*** Opening RECORDS FOR THIS EXERCISE ***

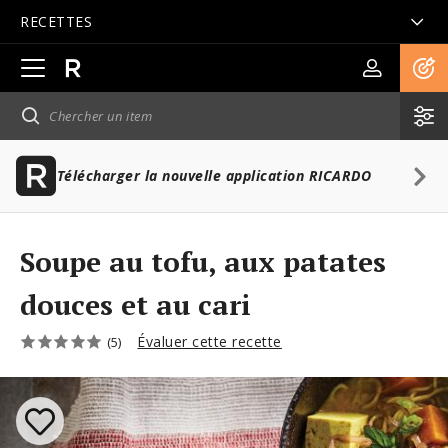
RECETTES
Ouvrir
la
navigation
principale
Télécharger la nouvelle application RICARDO
Soupe au tofu, aux patates
douces et au cari
Évaluer cette recette
(5)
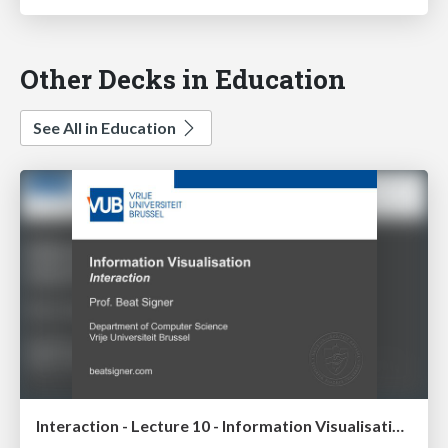
Other Decks in Education
See All in Education
Interaction - Lecture 10 - Information Visualisation (4019538FNR)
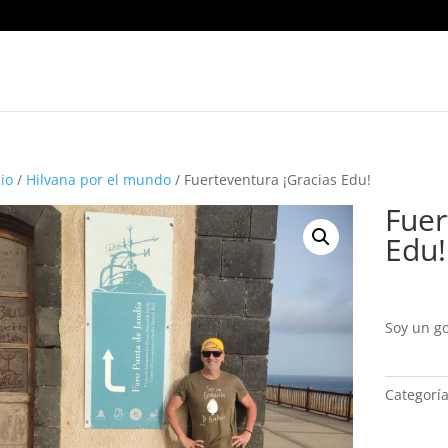
cio
/
Hilvana por el mundo
/ Fuerteventura ¡Gracias Edu!
Fuer
Edu!
Soy un go
Categorí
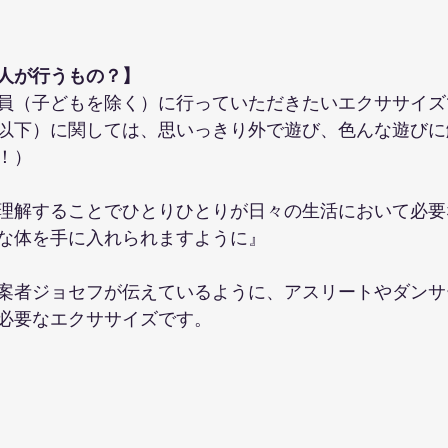
人が行うもの？】
員（子どもを除く）に行っていただきたいエクササイズ
以下）に関しては、思いっきり外で遊び、色んな遊びに
！）
理解することでひとりひとりが日々の生活において必要
な体を手に入れられますように』
案者ジョセフが伝えているように、アスリートやダンサ
必要なエクササイズです。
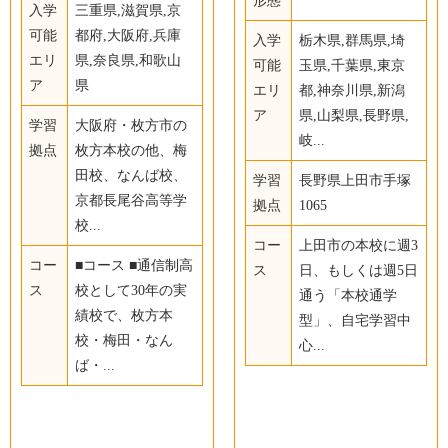
形態
入学
三重県,滋賀県,京
可能
都府,大阪府,兵庫
入学
栃木県,群馬県,埼
エリ
県,奈良県,和歌山
可能
玉県,千葉県,東京
ア
県
エリ
都,神奈川県,新潟
ア
県,山梨県,長野県,
学習
大阪府・枚方市の
岐...
拠点
枚方本校の他、梅
田校、なんば校、
学習
長野県上田市手塚
京都長尾谷高等学
拠点
1065
校...
コー
上田市の本校に週3
コー
■コース ■通信制高
ス
日、もしくは週5日
ス
校として30年の実
通う「本校通学
績校で、枚方本
型」、自宅学習中
校・梅田・なん
心...
ば・...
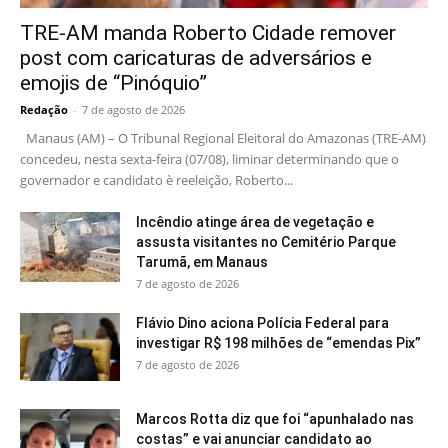
TRE-AM manda Roberto Cidade remover
post com caricaturas de adversários e
emojis de “Pinóquio”
Redação
-
7 de agosto de 2026
Manaus (AM) – O Tribunal Regional Eleitoral do Amazonas (TRE-AM)
concedeu, nesta sexta-feira (07/08), liminar determinando que o
governador e candidato è reeleição, Roberto...
Incêndio atinge área de vegetação e
assusta visitantes no Cemitério Parque
Tarumã, em Manaus
7 de agosto de 2026
Flávio Dino aciona Polícia Federal para
investigar R$ 198 milhões de “emendas Pix”
7 de agosto de 2026
Marcos Rotta diz que foi “apunhalado nas
costas” e vai anunciar candidato ao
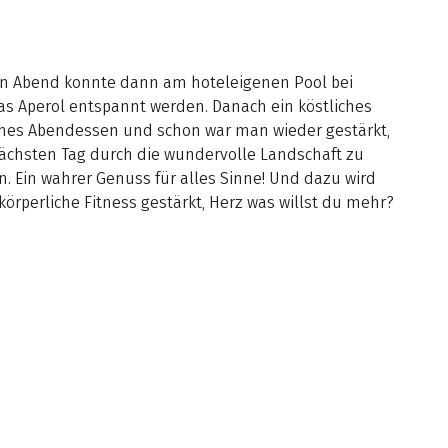
n Abend konnte dann am hoteleigenen Pool bei
as Aperol entspannt werden. Danach ein köstliches
sches Abendessen und schon war man wieder gestärkt,
chsten Tag durch die wundervolle Landschaft zu
. Ein wahrer Genuss für alles Sinne! Und dazu wird
körperliche Fitness gestärkt, Herz was willst du mehr?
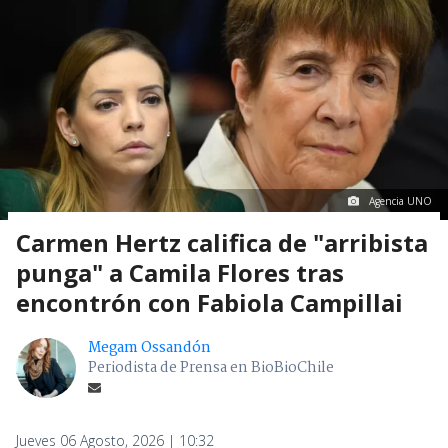
Agencia UNO
Carmen Hertz califica de "arribista
punga" a Camila Flores tras
encontrón con Fabiola Campillai
Megam Ossandón
Periodista de Prensa en BioBioChile
Jueves 06 Agosto, 2026 | 10:32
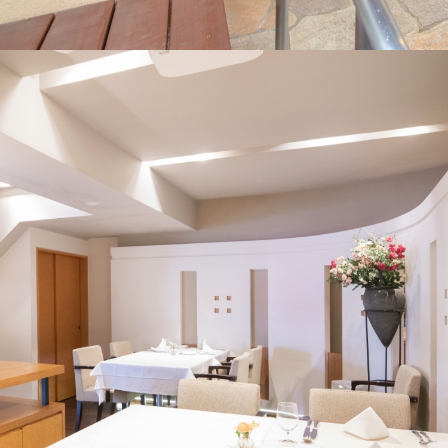
ー
タ
イ
ム、
水曜
日、
木曜
日
ご予
約・
お問
い合
わせ
T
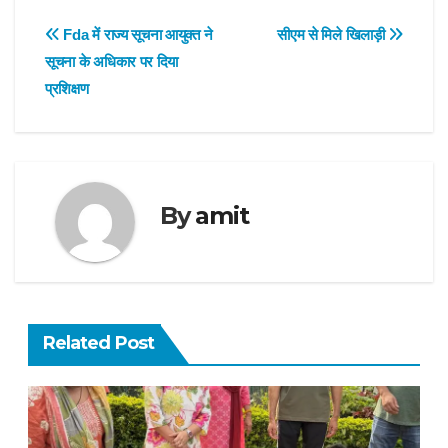
Post
Fda में राज्य सूचना आयुक्त ने
सीएम से मिले खिलाड़ी
सूचना के अधिकार पर दिया
navigation
प्रशिक्षण
By
amit
Related Post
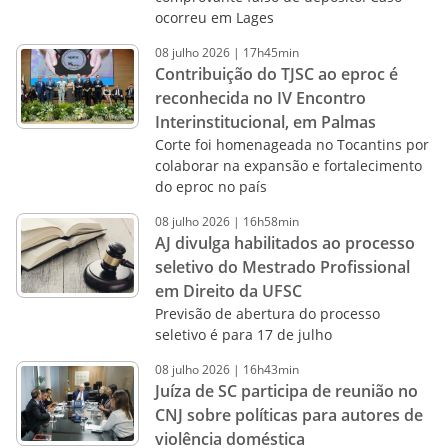
ocorreu em Lages
08
julho
2026
|
17h45min
Contribuição do TJSC ao eproc é
reconhecida no IV Encontro
Interinstitucional, em Palmas
Corte foi homenageada no Tocantins por
colaborar na expansão e fortalecimento
do eproc no país
08
julho
2026
|
16h58min
AJ divulga habilitados ao processo
seletivo do Mestrado Profissional
em Direito da UFSC
Previsão de abertura do processo
seletivo é para 17 de julho
08
julho
2026
|
16h43min
Juíza de SC participa de reunião no
CNJ sobre políticas para autores de
violência doméstica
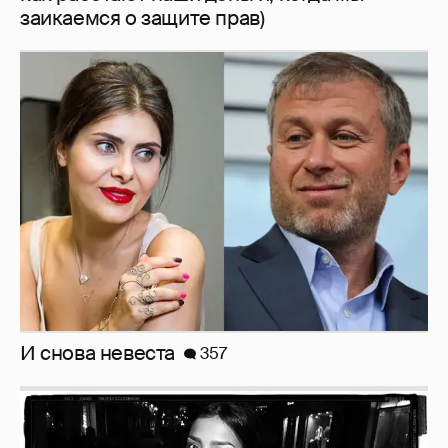
заикаемся о защите прав)
И снова невеста
357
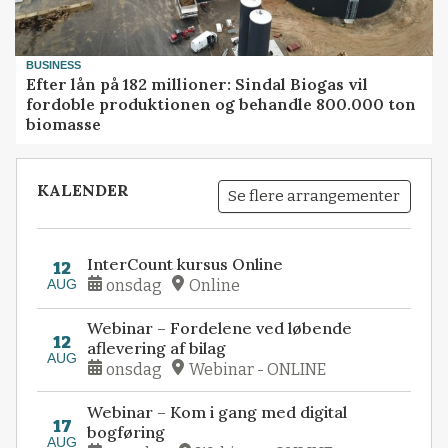
BUSINESS
Efter lån på 182 millioner: Sindal Biogas vil
fordoble produktionen og behandle 800.000 ton
biomasse
KALENDER
Se flere arrangementer
InterCount kursus Online
12
AUG
onsdag
Online
Webinar – Fordelene ved løbende
12
aflevering af bilag
AUG
onsdag
Webinar - ONLINE
Webinar – Kom i gang med digital
17
bogføring
AUG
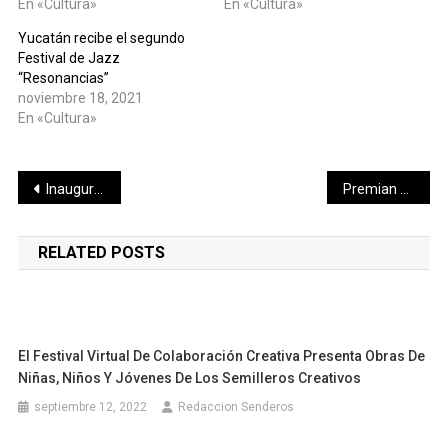
En «Cultura»
En «Cultura»
Yucatán recibe el segundo
Festival de Jazz
“Resonancias”
noviembre 18, 2021
En «Cultura»
Navegación
Inauguran la exposición “30 años de años de algarabía”
Premian a los equipos ganadores del XI campeonato nacional de cachibol
de
RELATED POSTS
entradas
El Festival Virtual De Colaboración Creativa Presenta Obras De
Niñas, Niños Y Jóvenes De Los Semilleros Creativos
septiembre 12, 2022
Redaccion Senderos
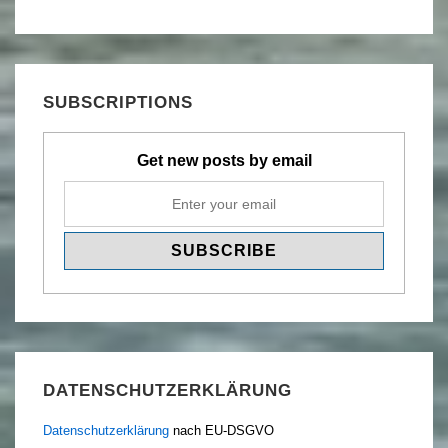
SUBSCRIPTIONS
Get new posts by email
DATENSCHUTZERKLÄRUNG
Datenschutzerklärung
nach EU-DSGVO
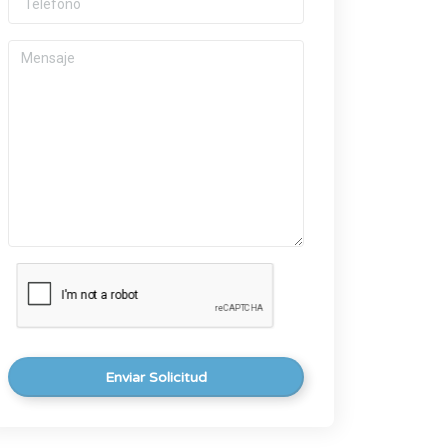
Enviar Solicitud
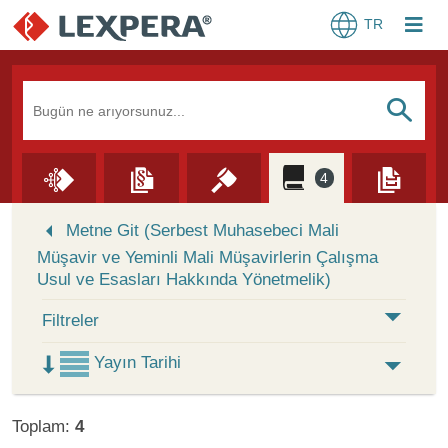
TR
Arama Kutusu
S
4
Skip to Search Results
Metne Git (Serbest Muhasebeci Mali
Müşavir ve Yeminli Mali Müşavirlerin Çalışma
Usul ve Esasları Hakkında Yönetmelik)
Filtreler
Yayın Tarihi
Toplam:
4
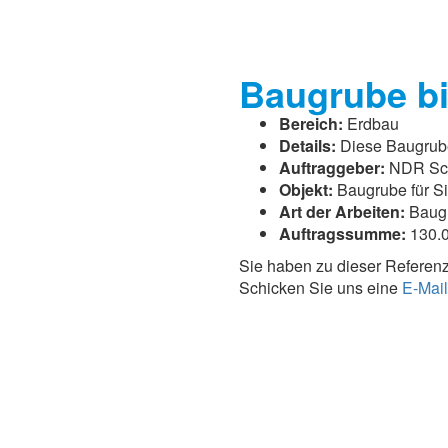
Baugrube bi
Bereich:
Erdbau
Details:
Diese Baugrube
Auftraggeber:
NDR Sc
Objekt:
Baugrube für S
Art der Arbeiten:
Baug
Auftragssumme:
130.0
Sie haben zu dieser Referen
Schicken Sie uns eine
E-Mail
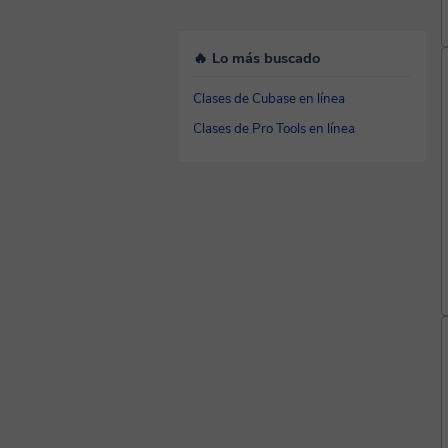
🔥 Lo más buscado
Clases de Cubase en línea
Clases de Pro Tools en línea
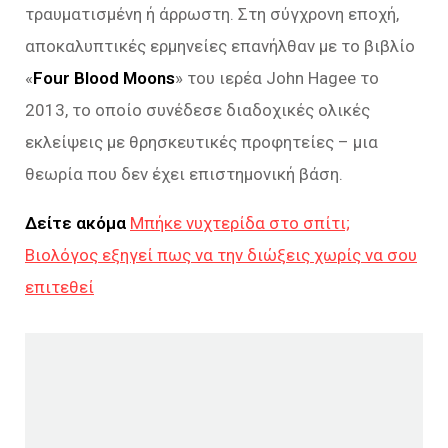
τραυματισμένη ή άρρωστη. Στη σύγχρονη εποχή,
αποκαλυπτικές ερμηνείες επανήλθαν με το βιβλίο
«
Four Blood Moons
» του ιερέα John Hagee το
2013, το οποίο συνέδεσε διαδοχικές ολικές
εκλείψεις με θρησκευτικές προφητείες – μια
θεωρία που δεν έχει επιστημονική βάση.
Δείτε ακόμα
Μπήκε νυχτερίδα στο σπίτι;
Βιολόγος εξηγεί πως να την διώξεις χωρίς να σου
επιτεθεί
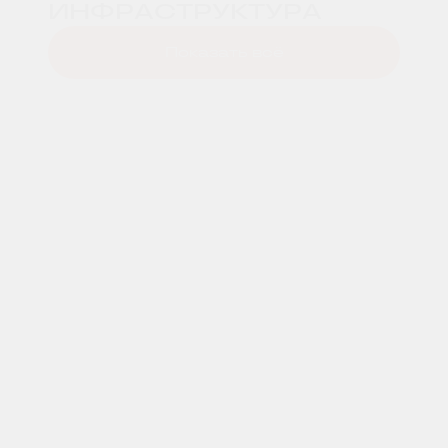
ИНФРАСТРУКТУРА
Показать всё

*** Closing RECORDS FOR THIS EXERCISE ***

→ **WRITTEN TASK**: Provide only the number of lines in the material above that contain the word "processo".

→ **TASK SOLUTION**: 2